Table 2 The selected features and their accuracy.

The comparison results of our proposed method with other methods are illustrated in Figs 2, 3, 4 and 5 and Table 3. From Table 3, we can conclude that the proposed approach is better than PSO and GA in terms of precision and recall measures. The best results were obtained when the spiral-edge type was used as the queried image because they present the most regular structure, while the less accuracy occurs when the spiral type galaxy was tested.

Figure 2
figure 2

Galaxy image retrieval for a spiral galaxy29.

Figure 3
figure 3

Galaxy image retrieval for an edge-on spiral galaxy29.

Figure 4
figure 4

Galaxy image retrieval for an irregular galaxy29.

Figure 5
figure 5

Galaxy image retrieval for an elliptical galaxy29.

Table 3 A comparison between the proposed approach and the PSO and GA methods for galaxy image retrieval.

Moreover, from Table 3, it can be seen that the proposed method is faster than the other two algorithms, which takes ~292.0 s (nearly half the time of the other algorithms) to select the best features. We note that the GA method takes less time to complete than the PSO algorithm. In general, the computing time is divided into three parts: the first is the time needed to extract features from the images (~375 s, where each image takes ~0.084). The second part is the time needed to select the most relevant features as in Table 3. The last part is the time needed to compute the matching, which requires ~0.0157 s in addition to the time need to extract the features of the queried image (~0.084).

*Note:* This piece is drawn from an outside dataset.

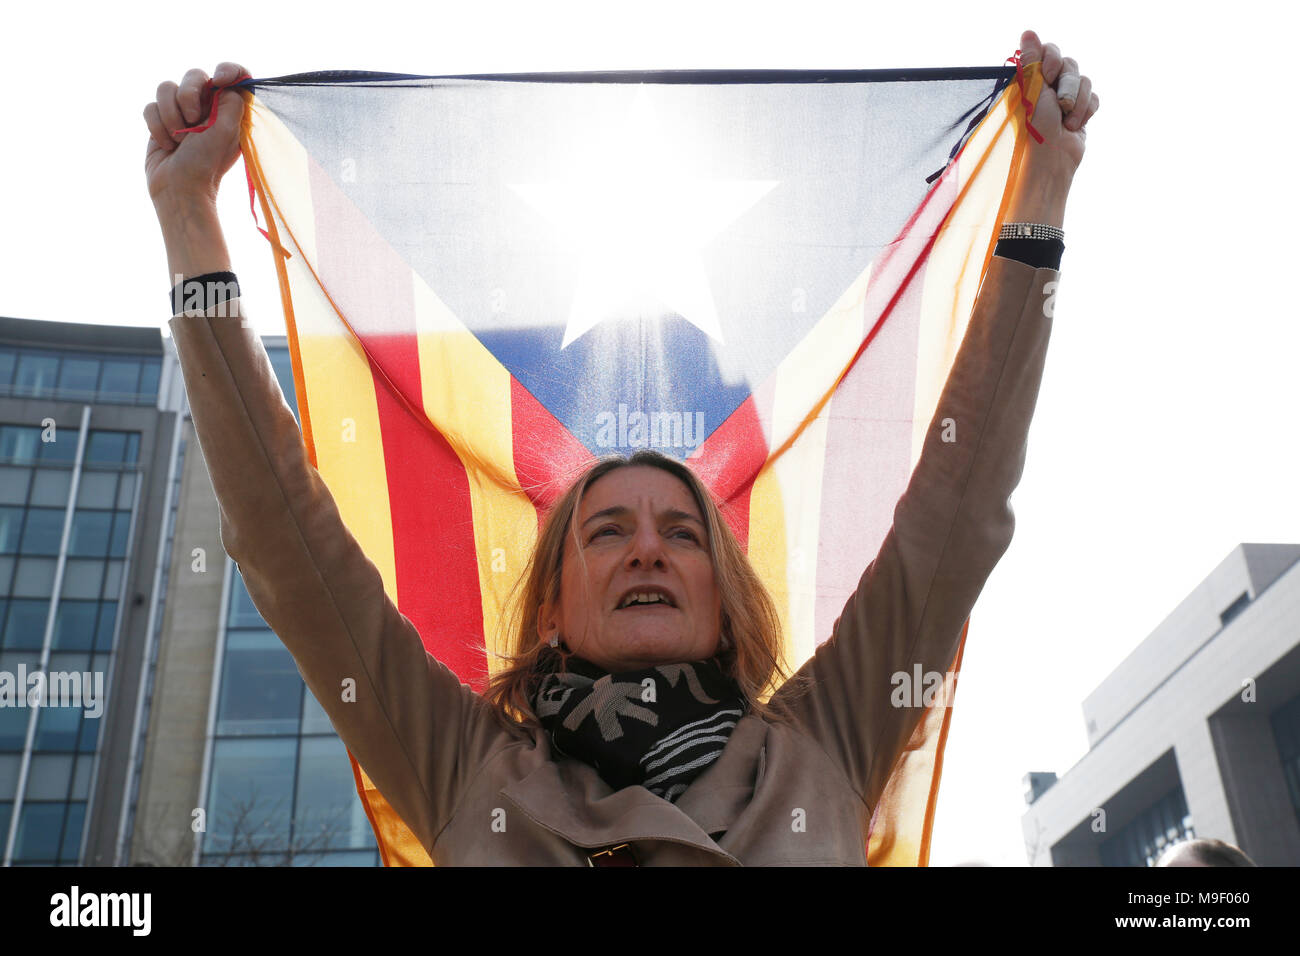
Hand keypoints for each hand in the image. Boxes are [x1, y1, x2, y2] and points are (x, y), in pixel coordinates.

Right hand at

Figures 2, 3, 4 and 5, show an example of the retrieval images for four galaxy types. In these figures, the five database images that are the closest to the queried image are given as the retrieval results.

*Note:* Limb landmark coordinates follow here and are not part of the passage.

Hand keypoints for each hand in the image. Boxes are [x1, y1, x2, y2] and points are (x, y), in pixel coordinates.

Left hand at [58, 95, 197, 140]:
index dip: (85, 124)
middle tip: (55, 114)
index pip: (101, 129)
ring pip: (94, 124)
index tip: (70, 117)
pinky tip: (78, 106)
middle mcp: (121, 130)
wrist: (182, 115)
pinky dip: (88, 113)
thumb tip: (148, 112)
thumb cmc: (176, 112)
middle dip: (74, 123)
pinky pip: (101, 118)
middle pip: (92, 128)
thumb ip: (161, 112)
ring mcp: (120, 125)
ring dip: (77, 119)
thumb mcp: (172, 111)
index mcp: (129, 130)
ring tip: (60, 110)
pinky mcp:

In order to investigate the influence of the size of the training set when selecting the best features, the dataset was randomly divided into training and testing sets. The proposed method was then evaluated at three different sizes, i.e. 50%, 70% and 85% of dataset (the remaining is the test set). Our results are shown in Table 4, where it can be seen that the worst accuracy was obtained when the sizes of the training and test sets were equal. The best accuracy was achieved when the training set was 85% of the entire database (as expected: by increasing the size of training set, the accuracy also increases).

Table 4 The effect of the size of training set on the performance of the proposed approach for galaxy image retrieval.

Finally, from the previous results, we can conclude on two things: first is that the proposed approach for galaxy image retrieval is better than the PSO and GA algorithms in terms of recall, precision, accuracy and the time complexity. The second is that the most suitable method used to split the dataset (when selecting the best-fitting features) is the 10-fold CV, however, if the dataset is divided randomly then the most suitable size for the training set is in the range 85% to 90%.

Conclusions

In this study, we proposed a machine learning approach for galaxy image retrieval used for the automatic detection of galaxy morphological types from datasets of galaxies images. The automated detection of galaxies types is very important to understand the physical properties of the past, present, and future of the universe, while also offering a means for identifying and analyzing peculiar galaxies that cannot be associated with a defined morphological stage on the Hubble sequence.

Our analysis was performed such that our approach automatically detected specific morphology types from different morphological classes without human guidance. The proposed algorithm was compared with the PSO and GA algorithms, and its performance was evaluated based on recall and precision. The results indicate the superior performance of our proposed approach.

Based on the promising results of the algorithm, our future work will attempt to further investigate its application to other complex problems in astronomy by modifying the proposed method.